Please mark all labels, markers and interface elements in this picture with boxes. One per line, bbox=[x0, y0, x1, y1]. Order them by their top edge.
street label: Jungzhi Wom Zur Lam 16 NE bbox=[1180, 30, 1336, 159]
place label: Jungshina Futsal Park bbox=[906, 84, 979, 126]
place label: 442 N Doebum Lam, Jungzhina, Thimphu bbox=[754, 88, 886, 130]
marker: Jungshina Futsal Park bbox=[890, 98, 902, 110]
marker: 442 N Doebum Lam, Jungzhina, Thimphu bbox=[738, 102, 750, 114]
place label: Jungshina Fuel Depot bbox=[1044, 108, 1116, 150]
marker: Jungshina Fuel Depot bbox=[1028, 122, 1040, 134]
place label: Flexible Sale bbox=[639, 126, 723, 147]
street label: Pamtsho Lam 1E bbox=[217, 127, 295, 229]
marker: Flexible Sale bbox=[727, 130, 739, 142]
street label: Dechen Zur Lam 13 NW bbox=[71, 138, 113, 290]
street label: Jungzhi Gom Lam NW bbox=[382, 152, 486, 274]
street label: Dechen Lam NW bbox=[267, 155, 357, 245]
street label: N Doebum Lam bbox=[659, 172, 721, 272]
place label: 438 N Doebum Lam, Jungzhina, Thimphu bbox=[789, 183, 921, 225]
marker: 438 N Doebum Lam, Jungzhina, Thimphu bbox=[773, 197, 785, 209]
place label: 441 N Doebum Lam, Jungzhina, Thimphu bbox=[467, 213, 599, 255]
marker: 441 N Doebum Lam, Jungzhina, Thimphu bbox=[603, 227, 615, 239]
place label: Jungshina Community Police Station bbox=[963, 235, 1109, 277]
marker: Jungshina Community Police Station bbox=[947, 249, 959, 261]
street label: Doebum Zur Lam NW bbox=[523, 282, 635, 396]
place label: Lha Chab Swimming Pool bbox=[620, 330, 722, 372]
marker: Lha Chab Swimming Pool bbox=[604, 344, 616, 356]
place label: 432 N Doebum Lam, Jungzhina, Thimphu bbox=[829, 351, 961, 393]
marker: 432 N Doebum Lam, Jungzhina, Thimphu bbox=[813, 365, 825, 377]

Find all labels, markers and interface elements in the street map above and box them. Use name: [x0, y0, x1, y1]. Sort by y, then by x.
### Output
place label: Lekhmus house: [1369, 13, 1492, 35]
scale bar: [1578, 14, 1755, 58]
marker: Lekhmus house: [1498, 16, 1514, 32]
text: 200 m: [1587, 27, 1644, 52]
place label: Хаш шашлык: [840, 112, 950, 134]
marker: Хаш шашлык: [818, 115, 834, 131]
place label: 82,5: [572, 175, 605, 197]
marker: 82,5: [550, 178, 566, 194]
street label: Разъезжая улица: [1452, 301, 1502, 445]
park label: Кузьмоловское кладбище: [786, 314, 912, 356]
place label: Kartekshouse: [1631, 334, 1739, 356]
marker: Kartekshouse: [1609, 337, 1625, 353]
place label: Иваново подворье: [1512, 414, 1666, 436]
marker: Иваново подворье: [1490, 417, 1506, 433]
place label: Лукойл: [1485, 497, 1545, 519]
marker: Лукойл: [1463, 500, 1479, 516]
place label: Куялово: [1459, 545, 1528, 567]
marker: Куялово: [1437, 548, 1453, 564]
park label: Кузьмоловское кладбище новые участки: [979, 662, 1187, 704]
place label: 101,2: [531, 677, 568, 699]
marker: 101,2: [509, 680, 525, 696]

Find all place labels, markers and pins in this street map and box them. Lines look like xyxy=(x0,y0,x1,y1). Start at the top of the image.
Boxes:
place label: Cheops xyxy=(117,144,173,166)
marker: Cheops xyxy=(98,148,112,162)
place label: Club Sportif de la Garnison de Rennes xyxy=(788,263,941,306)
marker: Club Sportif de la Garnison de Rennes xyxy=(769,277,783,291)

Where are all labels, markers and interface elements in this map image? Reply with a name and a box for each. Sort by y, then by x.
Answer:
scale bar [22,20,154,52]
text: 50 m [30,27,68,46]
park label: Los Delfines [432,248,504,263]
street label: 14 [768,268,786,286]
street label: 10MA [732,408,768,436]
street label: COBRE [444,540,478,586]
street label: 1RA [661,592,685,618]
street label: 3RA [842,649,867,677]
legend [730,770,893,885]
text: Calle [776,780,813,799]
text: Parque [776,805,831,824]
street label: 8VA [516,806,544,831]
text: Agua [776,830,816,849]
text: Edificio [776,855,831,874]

════

- WORK INSTRUCTION: Give back exactly the lines from the one containing "Find all place" through the end of the material above, and nothing else.

- RESPONSE AREA:
Find all place labels, markers and pins in this street map and box them. Lines look like xyxy=(x0,y0,x1,y1). Start at the top of the image.
Boxes:
place label: Cheops xyxy=(117,144,173,166)
marker: Cheops xyxy=(98,148,112,162)
place label: Club Sportif de la Garnison de Rennes xyxy=(788,263,941,306)
marker: Club Sportif de la Garnison de Rennes xyxy=(769,277,783,291)

Where are all labels, markers and interface elements in this map image? Reply with a name and a box for each. Sort by y, then by x.
Answer:
scale bar [22,20,154,52]
text: 50 m [30,27,68,46]
park label: Los Delfines [432,248,504,263]
street label: 14 [768,268,786,286]
street label: 10MA [732,408,768,436]
street label: COBRE [444,540,478,586]
street label: 1RA [661,592,685,618]
street label: 3RA [842,649,867,677]
legend [730,770,893,885]
text: Calle [776,780,813,799]
text: Parque [776,805,831,824]
street label: 8VA [516,806,544,831]
text: Agua [776,830,816,849]
text: Edificio [776,855,831,874]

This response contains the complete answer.